Flesch and Galamian are the two most commonly used intermediate-to-advanced scale books for violin and viola. Now that I actually look at them (I usually just practice Galamian-style three octave scales and basic arpeggios without the books), I realized that both are more accessible in some ways and less accessible in others, so I wouldn't necessarily say Flesch is easier as I implied before. The two sometimes use different fingerings, and differ somewhat in the exercises they include. The biggest differences between the books:
* Galamian includes 2-octave scales and one-position exercises, while Flesch does not, so it can be used without having started playing three-octave scales. (This was an error on my part earlier -- I thought it was Flesch rather than Galamian that included 2-octave scales.)
* Flesch writes out everything in standard notation and organizes things by key (all the exercises placed together under each key), whereas Galamian has only note heads and organizes things by exercise (all the keys under each exercise). This can make Galamian difficult to read when you start practicing exercises beyond just the basic scales.
* On the other hand, Galamian includes an insert with a one-stop list of bowing and rhythm variations, while Flesch just prints each scale using an example of a bowing or rhythmic variation and assumes that you or your teacher will come up with other variations to practice.

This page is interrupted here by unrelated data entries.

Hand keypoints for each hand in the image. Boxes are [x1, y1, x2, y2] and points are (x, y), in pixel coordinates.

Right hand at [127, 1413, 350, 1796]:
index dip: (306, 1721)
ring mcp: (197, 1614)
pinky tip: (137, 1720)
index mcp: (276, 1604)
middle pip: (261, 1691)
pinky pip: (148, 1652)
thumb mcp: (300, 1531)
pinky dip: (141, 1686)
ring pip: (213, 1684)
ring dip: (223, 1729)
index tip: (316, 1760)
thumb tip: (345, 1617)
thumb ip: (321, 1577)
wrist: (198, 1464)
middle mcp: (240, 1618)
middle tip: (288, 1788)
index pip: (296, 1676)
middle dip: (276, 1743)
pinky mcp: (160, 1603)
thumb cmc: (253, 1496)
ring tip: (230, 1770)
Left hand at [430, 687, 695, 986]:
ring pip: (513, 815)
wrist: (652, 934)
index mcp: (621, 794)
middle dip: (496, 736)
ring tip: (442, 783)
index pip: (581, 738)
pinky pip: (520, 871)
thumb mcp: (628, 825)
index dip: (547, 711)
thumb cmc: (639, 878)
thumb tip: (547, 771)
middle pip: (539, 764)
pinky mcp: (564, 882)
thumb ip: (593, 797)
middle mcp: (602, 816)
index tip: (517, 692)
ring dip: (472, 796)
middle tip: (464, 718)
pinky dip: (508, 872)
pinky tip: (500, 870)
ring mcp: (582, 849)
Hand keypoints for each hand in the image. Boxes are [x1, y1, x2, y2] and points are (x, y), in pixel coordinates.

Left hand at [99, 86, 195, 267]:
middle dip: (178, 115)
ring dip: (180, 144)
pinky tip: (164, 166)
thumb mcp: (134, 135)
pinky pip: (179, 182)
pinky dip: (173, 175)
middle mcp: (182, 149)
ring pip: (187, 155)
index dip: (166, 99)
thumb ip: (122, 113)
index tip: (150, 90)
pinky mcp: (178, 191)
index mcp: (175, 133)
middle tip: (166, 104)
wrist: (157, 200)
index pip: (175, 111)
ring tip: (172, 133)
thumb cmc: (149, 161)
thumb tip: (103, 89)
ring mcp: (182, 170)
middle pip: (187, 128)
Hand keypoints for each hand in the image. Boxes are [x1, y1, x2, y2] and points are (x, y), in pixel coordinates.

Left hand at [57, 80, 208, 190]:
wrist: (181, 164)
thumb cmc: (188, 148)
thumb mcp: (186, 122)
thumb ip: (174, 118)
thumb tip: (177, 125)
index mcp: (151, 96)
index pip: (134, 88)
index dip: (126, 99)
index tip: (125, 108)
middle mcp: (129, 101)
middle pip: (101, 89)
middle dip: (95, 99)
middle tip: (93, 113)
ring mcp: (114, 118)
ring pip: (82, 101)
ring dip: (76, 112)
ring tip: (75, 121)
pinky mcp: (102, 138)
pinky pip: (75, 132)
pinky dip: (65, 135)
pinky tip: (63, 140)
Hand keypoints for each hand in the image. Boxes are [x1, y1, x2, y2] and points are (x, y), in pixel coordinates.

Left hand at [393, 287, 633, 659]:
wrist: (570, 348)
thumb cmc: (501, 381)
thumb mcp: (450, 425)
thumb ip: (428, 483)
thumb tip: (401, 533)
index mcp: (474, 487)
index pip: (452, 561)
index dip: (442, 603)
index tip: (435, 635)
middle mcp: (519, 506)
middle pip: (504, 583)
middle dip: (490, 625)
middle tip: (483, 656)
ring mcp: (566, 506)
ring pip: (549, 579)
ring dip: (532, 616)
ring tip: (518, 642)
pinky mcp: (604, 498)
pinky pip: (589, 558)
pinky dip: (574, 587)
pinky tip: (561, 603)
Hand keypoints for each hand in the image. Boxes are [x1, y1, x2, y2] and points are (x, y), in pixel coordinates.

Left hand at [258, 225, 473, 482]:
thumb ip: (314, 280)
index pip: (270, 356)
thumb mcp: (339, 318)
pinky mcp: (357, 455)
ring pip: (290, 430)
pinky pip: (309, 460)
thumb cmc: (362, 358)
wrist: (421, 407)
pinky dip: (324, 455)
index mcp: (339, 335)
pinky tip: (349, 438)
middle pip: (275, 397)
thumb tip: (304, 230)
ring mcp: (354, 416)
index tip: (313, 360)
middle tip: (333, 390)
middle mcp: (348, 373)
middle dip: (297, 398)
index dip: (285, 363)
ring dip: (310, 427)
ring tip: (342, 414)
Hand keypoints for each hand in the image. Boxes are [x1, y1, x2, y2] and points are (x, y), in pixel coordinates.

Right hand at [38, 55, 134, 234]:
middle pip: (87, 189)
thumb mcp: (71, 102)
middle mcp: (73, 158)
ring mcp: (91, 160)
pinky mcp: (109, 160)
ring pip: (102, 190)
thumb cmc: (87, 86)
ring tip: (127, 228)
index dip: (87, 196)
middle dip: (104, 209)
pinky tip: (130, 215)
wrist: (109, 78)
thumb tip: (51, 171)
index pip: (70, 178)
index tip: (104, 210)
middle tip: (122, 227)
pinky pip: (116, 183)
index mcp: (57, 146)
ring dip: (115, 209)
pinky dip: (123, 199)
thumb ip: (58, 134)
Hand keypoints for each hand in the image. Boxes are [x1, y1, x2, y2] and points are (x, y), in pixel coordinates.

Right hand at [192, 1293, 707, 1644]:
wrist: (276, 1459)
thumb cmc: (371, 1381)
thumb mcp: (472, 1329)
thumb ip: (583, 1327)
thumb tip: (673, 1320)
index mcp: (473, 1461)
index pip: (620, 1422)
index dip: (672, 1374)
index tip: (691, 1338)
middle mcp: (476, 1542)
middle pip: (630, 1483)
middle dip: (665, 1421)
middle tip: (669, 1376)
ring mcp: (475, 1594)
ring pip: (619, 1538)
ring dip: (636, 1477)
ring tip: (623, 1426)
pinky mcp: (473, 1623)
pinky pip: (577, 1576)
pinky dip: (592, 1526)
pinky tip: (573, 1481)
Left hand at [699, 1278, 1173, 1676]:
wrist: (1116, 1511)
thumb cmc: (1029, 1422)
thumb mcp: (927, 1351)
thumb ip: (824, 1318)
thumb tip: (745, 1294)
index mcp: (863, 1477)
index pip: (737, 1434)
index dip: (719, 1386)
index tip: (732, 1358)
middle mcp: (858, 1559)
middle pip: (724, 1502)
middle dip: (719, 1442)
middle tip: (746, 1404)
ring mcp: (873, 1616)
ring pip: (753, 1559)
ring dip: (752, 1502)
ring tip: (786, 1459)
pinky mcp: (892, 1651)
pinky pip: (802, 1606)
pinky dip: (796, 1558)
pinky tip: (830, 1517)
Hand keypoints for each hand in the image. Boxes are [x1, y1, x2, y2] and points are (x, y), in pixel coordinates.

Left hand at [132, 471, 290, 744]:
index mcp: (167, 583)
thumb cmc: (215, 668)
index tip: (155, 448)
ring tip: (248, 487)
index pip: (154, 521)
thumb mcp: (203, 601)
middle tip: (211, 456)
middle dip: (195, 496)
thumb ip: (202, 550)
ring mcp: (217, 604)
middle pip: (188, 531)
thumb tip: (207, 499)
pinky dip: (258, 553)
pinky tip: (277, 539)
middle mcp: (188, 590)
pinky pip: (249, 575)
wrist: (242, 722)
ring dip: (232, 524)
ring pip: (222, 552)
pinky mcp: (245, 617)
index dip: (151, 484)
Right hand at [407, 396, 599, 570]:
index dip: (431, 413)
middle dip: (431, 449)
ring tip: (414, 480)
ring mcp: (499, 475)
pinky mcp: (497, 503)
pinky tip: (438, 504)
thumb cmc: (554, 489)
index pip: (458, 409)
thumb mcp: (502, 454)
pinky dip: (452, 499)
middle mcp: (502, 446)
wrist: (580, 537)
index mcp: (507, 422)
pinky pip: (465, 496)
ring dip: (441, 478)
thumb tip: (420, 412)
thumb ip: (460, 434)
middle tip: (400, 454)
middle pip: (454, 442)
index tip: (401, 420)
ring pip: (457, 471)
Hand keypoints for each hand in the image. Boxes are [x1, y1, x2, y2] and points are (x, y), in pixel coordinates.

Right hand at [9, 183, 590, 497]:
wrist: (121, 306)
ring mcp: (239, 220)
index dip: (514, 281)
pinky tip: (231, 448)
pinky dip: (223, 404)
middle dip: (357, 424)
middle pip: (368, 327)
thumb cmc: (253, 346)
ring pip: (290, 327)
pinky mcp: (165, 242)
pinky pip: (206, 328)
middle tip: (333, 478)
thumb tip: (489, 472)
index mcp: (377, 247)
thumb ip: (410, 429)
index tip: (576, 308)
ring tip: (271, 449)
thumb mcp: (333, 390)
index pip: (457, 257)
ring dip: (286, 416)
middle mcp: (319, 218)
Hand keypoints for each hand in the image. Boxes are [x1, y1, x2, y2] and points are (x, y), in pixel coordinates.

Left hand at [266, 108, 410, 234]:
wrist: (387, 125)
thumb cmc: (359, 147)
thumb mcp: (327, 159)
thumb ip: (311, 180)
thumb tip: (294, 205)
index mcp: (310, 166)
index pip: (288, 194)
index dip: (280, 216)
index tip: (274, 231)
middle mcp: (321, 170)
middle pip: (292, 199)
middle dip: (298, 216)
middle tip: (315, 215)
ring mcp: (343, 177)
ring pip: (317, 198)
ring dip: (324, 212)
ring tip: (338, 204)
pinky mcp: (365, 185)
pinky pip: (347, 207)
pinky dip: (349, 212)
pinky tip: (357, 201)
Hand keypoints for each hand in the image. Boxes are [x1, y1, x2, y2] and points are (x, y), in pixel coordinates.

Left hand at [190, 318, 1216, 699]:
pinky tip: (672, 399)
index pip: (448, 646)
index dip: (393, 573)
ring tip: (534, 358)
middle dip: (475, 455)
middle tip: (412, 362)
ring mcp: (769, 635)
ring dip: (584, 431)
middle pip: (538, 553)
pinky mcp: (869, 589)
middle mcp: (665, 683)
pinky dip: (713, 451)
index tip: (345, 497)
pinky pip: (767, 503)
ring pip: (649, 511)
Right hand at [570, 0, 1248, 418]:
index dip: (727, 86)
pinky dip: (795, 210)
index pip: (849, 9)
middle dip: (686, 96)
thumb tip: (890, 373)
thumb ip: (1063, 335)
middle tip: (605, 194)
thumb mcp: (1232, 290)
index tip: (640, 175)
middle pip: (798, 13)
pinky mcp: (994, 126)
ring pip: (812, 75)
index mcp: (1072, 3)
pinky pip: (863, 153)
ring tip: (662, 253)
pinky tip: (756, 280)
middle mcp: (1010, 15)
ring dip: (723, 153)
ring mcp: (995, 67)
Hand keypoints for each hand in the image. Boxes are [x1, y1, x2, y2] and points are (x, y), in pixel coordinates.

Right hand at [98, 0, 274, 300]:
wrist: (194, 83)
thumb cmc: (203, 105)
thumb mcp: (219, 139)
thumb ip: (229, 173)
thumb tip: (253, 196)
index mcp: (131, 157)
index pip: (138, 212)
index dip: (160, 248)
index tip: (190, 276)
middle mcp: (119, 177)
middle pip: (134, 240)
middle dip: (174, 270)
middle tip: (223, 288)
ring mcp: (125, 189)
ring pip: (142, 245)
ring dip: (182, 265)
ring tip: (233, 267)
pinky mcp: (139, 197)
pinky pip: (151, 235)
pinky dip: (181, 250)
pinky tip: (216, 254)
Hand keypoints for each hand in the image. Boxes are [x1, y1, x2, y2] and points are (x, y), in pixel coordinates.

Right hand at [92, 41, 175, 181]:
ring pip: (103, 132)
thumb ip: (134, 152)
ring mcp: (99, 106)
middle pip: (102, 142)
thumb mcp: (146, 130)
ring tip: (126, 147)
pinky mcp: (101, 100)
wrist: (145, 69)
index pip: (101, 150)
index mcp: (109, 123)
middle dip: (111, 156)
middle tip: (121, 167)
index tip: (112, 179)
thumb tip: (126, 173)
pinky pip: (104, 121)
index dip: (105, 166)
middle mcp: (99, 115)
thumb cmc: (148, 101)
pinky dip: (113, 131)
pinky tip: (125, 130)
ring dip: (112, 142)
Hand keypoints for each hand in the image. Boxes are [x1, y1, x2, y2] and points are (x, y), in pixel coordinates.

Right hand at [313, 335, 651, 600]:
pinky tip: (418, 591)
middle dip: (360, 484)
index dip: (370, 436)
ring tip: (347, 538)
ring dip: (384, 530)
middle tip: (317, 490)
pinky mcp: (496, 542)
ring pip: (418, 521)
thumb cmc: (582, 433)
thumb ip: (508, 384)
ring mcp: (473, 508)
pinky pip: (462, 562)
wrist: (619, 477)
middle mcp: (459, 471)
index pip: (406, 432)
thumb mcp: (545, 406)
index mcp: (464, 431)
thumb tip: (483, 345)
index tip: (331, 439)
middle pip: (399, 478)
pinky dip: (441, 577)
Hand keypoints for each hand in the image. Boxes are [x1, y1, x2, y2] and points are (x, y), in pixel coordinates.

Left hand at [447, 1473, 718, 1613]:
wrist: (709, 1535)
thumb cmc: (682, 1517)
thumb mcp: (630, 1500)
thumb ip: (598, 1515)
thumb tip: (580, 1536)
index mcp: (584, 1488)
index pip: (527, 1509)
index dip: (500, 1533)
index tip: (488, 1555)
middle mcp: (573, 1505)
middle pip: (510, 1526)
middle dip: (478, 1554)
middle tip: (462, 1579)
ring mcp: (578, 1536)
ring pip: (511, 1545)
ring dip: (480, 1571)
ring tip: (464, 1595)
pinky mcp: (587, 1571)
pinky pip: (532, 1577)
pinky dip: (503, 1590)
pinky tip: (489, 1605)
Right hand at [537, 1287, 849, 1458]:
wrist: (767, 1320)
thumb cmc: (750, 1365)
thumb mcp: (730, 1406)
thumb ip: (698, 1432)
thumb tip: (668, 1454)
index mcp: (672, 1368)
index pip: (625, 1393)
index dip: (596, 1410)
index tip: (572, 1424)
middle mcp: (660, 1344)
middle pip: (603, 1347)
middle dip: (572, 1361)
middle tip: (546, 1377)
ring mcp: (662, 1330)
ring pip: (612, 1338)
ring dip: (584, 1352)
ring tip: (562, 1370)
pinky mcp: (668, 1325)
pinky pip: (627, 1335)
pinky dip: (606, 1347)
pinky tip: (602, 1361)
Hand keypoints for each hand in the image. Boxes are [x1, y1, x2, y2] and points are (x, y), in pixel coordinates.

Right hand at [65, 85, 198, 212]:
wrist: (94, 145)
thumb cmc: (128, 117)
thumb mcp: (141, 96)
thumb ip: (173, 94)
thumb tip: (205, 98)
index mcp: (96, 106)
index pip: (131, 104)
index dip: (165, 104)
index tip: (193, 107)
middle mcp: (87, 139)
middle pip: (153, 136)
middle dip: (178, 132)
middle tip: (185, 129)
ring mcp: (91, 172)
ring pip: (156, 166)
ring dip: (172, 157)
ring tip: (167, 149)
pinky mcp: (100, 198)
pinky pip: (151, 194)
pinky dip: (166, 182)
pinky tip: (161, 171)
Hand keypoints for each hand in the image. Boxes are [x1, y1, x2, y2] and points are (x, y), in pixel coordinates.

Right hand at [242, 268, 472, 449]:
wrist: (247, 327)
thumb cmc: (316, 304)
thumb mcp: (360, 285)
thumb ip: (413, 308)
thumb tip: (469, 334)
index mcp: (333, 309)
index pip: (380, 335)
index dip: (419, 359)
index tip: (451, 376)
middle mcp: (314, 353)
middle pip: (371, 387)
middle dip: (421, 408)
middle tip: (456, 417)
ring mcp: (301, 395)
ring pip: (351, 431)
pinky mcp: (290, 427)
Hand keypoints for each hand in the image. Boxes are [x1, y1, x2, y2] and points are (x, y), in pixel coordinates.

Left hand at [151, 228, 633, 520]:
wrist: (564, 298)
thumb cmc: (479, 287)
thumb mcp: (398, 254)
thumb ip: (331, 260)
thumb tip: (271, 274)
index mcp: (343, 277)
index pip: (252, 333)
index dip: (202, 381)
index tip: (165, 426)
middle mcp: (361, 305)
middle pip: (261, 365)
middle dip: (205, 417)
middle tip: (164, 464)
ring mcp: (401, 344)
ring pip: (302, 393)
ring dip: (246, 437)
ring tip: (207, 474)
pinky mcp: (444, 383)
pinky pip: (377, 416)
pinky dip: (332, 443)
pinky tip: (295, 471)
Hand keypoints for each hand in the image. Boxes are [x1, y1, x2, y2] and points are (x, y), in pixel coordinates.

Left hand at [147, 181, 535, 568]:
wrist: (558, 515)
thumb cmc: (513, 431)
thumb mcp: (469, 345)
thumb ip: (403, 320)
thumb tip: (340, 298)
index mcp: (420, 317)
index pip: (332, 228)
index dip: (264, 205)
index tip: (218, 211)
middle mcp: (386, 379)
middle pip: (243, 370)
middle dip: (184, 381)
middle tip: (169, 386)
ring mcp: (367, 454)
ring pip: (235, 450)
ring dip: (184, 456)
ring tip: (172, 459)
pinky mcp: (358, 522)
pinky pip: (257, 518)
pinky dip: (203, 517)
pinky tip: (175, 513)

* The thing that distinguishes Galamian more than anything else is the practice of "acceleration scales" where you start with one note to a bow played very slowly, then play the same scale with two notes to a bow, and so on. In theory, this can continue until you are playing the entire scale in one bow. (Galamian adds turns to the beginning and end of scales to make the number of notes divisible by as many smaller numbers as possible, 32 notes for 2 octave scales and 48 notes for 3 octave scales.)